Extra lanes on the E18 would have been wasted

At that time, TØI was asked to assess approaches to improve traffic in Norway's capital Oslo.

The idea was that they could then provide advice on which road projects should be prioritized and in what order.

TØI’s assistant director, Kjell Werner Johansen, wrote to about what happened next:

A new section with two new tunnels was perhaps going to be built at Granfossen. A possible solution then was to extend the E18 with an extra lane after the tunnels. But the simulations showed that an extra lane on this part of E18 would be a waste.

The Granfoss tunnel was opened in 1992. It consists of two tunnels that connected Ring Road 3 to the E18 in Oslo. The photo dates from 2009.

Drivers choose selfishly

TØI’s simulations showed that, in this case drivers would spend more time getting to their destination.

Instead of spreading out over many different roads, traffic would have piled up.

“The explanation for this is the combined effect of each road user only ‘seeing’ their own costs,” Johansen wrote.

Because drivers choose selfishly, they end up delaying other road users more than the time they save themselves.

“This is Braess's paradox,” Johansen wrote.

In reality, drivers can adapt

It’s important to keep in mind when planning new roads, that drivers are selfish and don’t necessarily think that their own behaviour has negative effects on others, Stefan Flügel at TØI said.

“The example in Braess's paradox seems a bit contrived,” says Stefan Flügel.

But reality is more complex than Braess's traffic example.

“Drivers can make many choices, such as getting up earlier or taking the bus,” says Flügel.

Agencies that build roads can also influence drivers to choose other routes, such as by increasing tolls.

It would have been fun to test

And it is not just Braess's paradox that can lead to more traffic when a new road opens.

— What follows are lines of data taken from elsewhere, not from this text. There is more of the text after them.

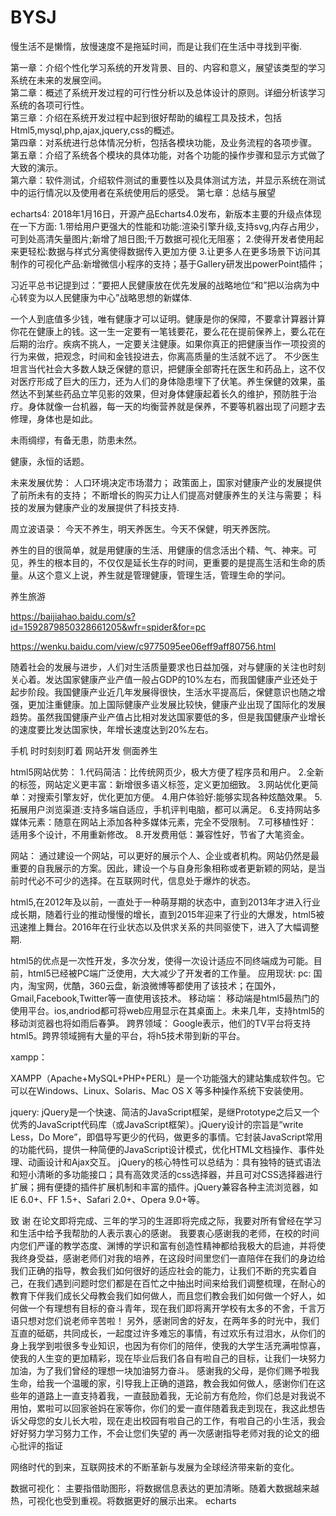 # BYSJ

慢生活不是懒惰，放慢速度不是拖延时间，而是让我们在生活中寻找到平衡.

第一章：介绍个性化学习系统的开发背景、目的、内容和意义，展望该类型的学习系统在未来的发展空间。  
第二章：概述了系统开发过程的可行性分析以及总体设计的原则。详细分析该学习系统的各项可行性。  
第三章：介绍在系统开发过程中起到很好帮助的编程工具及技术，包括Html5,mysql,php,ajax,jquery,css的概述。  
第四章：对系统进行总体情况分析，包括各模块功能，及业务流程的各项步骤。 
第五章：介绍了系统各个模块的具体功能，对各个功能的操作步骤和显示方式做了大致的演示。  
第六章：软件测试，介绍软件测试的重要性以及具体测试方法，并显示系统在测试中的运行情况以及使用者在系统使用后的感受。  第七章：总结与展望

echarts4:
2018年1月16日，开源产品Echarts4.0发布，新版本主要的升级点体现在一下方面:
1.带给用户更强大的性能和功能:渲染引擎升级,支持svg,内存占用少，可到处高清矢量图片;新增了旭日图;千万数据可视化无阻塞；
2.使得开发者使用起来更轻松:数据与样式分离使得数据传入更加方便
3.让更多人在更多场景下访问其制作的可视化产品:新增微信小程序的支持；基于Gallery研发出powerPoint插件；


习近平总书记提到过：”要把人民健康放在优先发展的战略地位“和”把以治病为中心转变为以人民健康为中心”战略思想的新媒体.

一个人到底值多少钱，唯有健康才可以证明。健康是你的保障，不要拿计算器计算你花在健康上的钱。这一生一定要有一笔钱要花，要么花在提前保养上，要么花在后期的治疗。疾病不挑人，一定要关注健康。如果你真正的把健康当作一项投资的行为来做，把观念，时间和金钱投进去，你离高质量的生活就不远了。
不少医生坦言当代社会大多数人缺乏保健的意识，把健康全部寄托在医生和药品上，这不仅对医疗形成了巨大的压力，还为人们的身体隐患埋下了伏笔。养生保健的效果，虽然达不到某些药品立竿见影的效果，但对身体健康起着长久的维护，预防胜于治疗。身体就像一台机器，每一天的均衡营养就是保养，不要等机器出现了问题才去修理，身体也是如此。

未雨绸缪，有备无患，防患未然。

健康，永恒的话题。

未来发展优势：
人口环境决定市场潜力；
政策面上，国家对健康产业的发展提供了前所未有的支持；
不断增长的购买力让人们提高对健康养生的关注与需要；
科技的发展为健康产业的发展提供了科技支持.

周立波语录：
今天不养生，明天养医生。今天不保健，明天养医院。


养生的目的很简单，就是用健康的生活、用健康的信念活出个精、气、神来。可见，养生的根本目的，不仅仅是延长生存的时间，更重要的是提高生活和生命的质量。从这个意义上说，养生就是管理健康，管理生活，管理生命的学问。

养生旅游

https://baijiahao.baidu.com/s?id=1592879850328661205&wfr=spider&for=pc

https://wenku.baidu.com/view/c9775095ee06eff9aff80756.html

随着社会的发展与进步，人们对生活质量要求也日益加强，对与健康的关注也时刻关心着。发达国家健康产业产值一般占GDP的10%左右，而我国健康产业还处于起步阶段。我国健康产业近几年发展得很快，生活水平提高后，保健意识也随之增强，更加注重健康。加上国际健康产业发展比较快，健康产业出现了国际化的发展趋势。虽然我国健康产业产值占比相对发达国家要低的多，但是我国健康产业增长的速度要比发达国家快，年增长速度达到20%左右。

手机   时时刻刻盯着  网站开发  侧面养生





html5网站优势：
1.代码简洁：比传统网页少，极大方便了程序员和用户。
2.全新的标签，网站定义更丰富：新增很多语义标签，定义更加细致。
3.网站优化更简单：对搜索引擎友好，优化更加方便。
4.用户体验好:能够实现各种炫酷效果。
5.拓展用户浏览渠道:支持多端自适应，手机评判电脑，都可以满足。
6.支持网站多媒体元素：随意在网站上添加各种多媒体元素，完全不受限制。
7.可移植性好：适用多个设计，不用重新修改。
8.开发费用低：兼容性好，节省了大笔资金。


网站：
通过建设一个网站，可以更好的展示个人、企业或者机构。网站仍然是最重要的自我展示的方案。因此，建设一个与自身形象相称或者更新颖的网站，是当前时代必不可少的选择。在互联网时代，信息处于爆炸的状态。

html5,在2012年及以前，一直处于一种萌芽期的状态中，直到2013年才进入行业成长期，随着行业的推动慢慢的增长，直到2015年迎来了行业的大爆发，html5被迅速推上舞台。2016年在行业状态以及供求关系的共同驱使下，进入了大幅调整期.

html5的优点是一次性开发，多次分发，使得一次设计适应不同终端成为可能。目前，html5已经被PC端广泛使用，大大减少了开发者的工作量。
应用现状:
pc:
国内，淘宝网，优酷，360云盘，新浪微博等都使用了该技术；在国外，Gmail,Facebook,Twitter等一直使用该技术。
移动端：
移动端是html5最热门的使用平台。ios,andriod都可将web应用显示在其桌面上。未来几年，支持html5的移动浏览器也将如雨后春笋。
跨界领域：
Google表示，他们的TV平台将支持html5。跨界领域拥有大量的平台，将h5技术带到新的平台。


xampp：

XAMPP（Apache+MySQL+PHP+PERL）是一个功能强大的建站集成软件包。它可以在Windows、Linux、Solaris、Mac OS X 等多种操作系统下安装使用。

jquery:
jQuery是一个快速、简洁的JavaScript框架，是继Prototype之后又一个优秀的JavaScript代码库（或JavaScript框架）。jQuery设计的宗旨是“write Less，Do More”，即倡导写更少的代码，做更多的事情。它封装JavaScript常用的功能代码，提供一种简便的JavaScript设计模式，优化HTML文档操作、事件处理、动画设计和Ajax交互。
jQuery的核心特性可以总结为：具有独特的链式语法和短小清晰的多功能接口；具有高效灵活的css选择器，并且可对CSS选择器进行扩展；拥有便捷的插件扩展机制和丰富的插件。jQuery兼容各种主流浏览器，如IE 6.0+、FF 1.5+、Safari 2.0+、Opera 9.0+等。

致   谢 
在论文即将完成、三年的学习的生涯即将完成之际，我要对所有曾经在学习和生活中给予我帮肋的人表示衷心的感谢。 我要衷心感谢我的老师，在校的时间内您们严谨的教学态度、渊博的学识和富有创造性精神都给我极大的启迪，并将使我终身受益，感谢老师们对我的培养，在这段时间里您们一直陪伴在我们的身边给我们正确的指导，教会我们如何很好的适应社会的能力，让我们不断的充实着自己，在我们遇到问题时您们都是在百忙之中抽出时间来给我们调整梳理，在耐心的教育下伴我们成长父母教会我们如何做人，而且您们教会我们如何做一个好人，如何做一个有理想有目标的奋斗青年，现在我们即将离开学校有太多的不舍，千言万语只想对您们说老师辛苦啦！ 另外，感谢同舍的好友，在两年多的时光中，我们互直的砥砺，共同成长，一起度过许多难忘的事情，有过欢乐有过泪水，从你们的身上我学到啦很多专业知识，也因为有你们的陪伴，使我的大学生活充满啦惊喜，使我的人生变的更加精彩，现在毕业后我们各自有啦自己的目标，让我们一块努力加油，为了我们曾经的理想一块加油努力奋斗。 感谢我的父母，是你们赐予啦我生命，给我一个温暖的家，引导我上正确的道路，教会我如何做人，感谢你们在这些年的道路上一直支持着我，一直鼓励着我，无论前方有危险，你们总是对我说不用怕，累啦可以回家爸妈在家等你，你们的爱一直伴随着我走到现在，我这此想告诉父母您的女儿长大啦，现在走出校园有啦自己的工作，有啦自己的小生活，我会好好努力学习努力工作，不会让您们失望的 再一次感谢指导老师对我的论文的细心批评的指证


网络时代的到来，互联网技术的不断革新与发展为全球经济带来新的变化。




数据可视化：
主要指借助图形，将数据信息表达的更加清晰。随着大数据越来越热，可视化也受到重视。将数据更好的展示出来。
echarts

Sometimes there are simply more drivers on the roads when the road network improves.

At the same time, it’s possible that the TØI researchers could have found more examples of Braess's paradox if they actively looked for it.

“It is not something we have done, but it would have been fun to test it out,” says Flügel.

Closing a virtual road section, one by one

One way to look for the effect is to set up a large computer model of a real road network.

Then it's just a matter of closing individual road sections, one by one, to simulate what happens. If the researchers find a road that provides better traffic flow if it is closed, then the closed road can be turned into a cycle path, for example.

But this requires a lot of computing power and will be a painstaking project, especially when you want to try to close several road sections at the same time.

“The calculations quickly become complex,” says Flügel.